*AUFGABE*:
Formatiere die Zeilen zwischen der Zeile mit „Whatsapp: (477) 910 2653“ und der Zeile mit „Sitio Corporativo“, beide eingeschlossen, als JSON-Liste von Strings mit einem String pro Zeile. Lass dabei Leerzeilen weg.

*EXTRAHIERTES MATERIAL*:
((
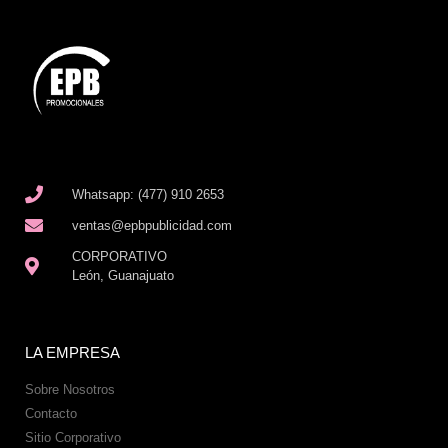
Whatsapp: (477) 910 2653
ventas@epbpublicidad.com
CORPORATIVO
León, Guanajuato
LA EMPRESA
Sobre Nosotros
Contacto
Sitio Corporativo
))
((
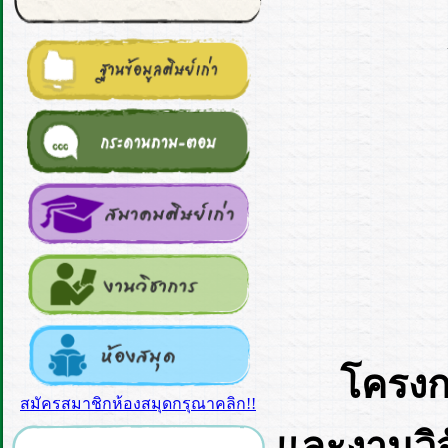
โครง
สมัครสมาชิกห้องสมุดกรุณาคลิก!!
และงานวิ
))
((
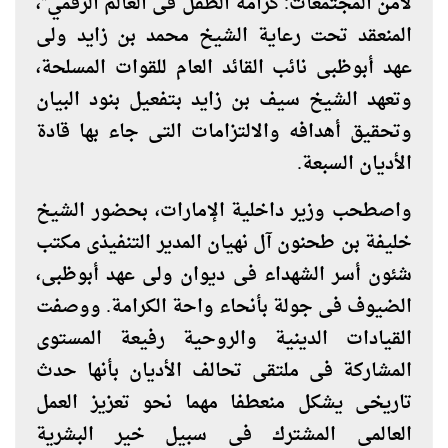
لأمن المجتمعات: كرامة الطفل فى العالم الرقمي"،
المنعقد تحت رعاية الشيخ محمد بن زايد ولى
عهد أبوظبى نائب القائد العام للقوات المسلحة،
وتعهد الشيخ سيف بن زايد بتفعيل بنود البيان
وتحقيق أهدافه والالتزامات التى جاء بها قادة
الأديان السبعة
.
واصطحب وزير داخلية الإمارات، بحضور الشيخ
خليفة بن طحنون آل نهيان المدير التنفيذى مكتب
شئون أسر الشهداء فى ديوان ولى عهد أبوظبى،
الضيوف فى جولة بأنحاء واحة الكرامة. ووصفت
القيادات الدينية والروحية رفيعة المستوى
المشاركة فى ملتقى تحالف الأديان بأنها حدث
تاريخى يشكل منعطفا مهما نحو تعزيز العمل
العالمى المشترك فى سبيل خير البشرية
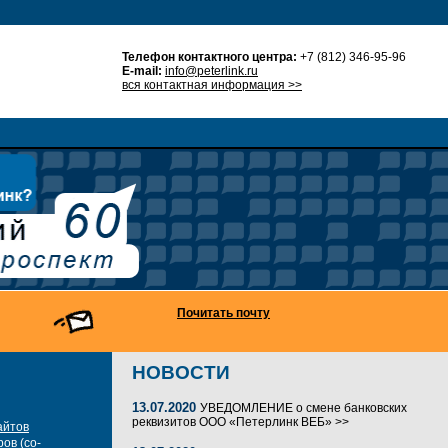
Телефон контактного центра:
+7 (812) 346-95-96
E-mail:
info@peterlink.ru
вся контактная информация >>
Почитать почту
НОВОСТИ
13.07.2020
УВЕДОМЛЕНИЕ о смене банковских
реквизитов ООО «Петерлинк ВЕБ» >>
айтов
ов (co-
))
*LÖSUNG DER AUFGABE*:
[
  "Whatsapp: (477) 910 2653",
  "ventas@epbpublicidad.com",
  "CORPORATIVO",
  "León, Guanajuato",
  "LA EMPRESA",
  "Sobre Nosotros",
  "Contacto",
  "Sitio Corporativo"
]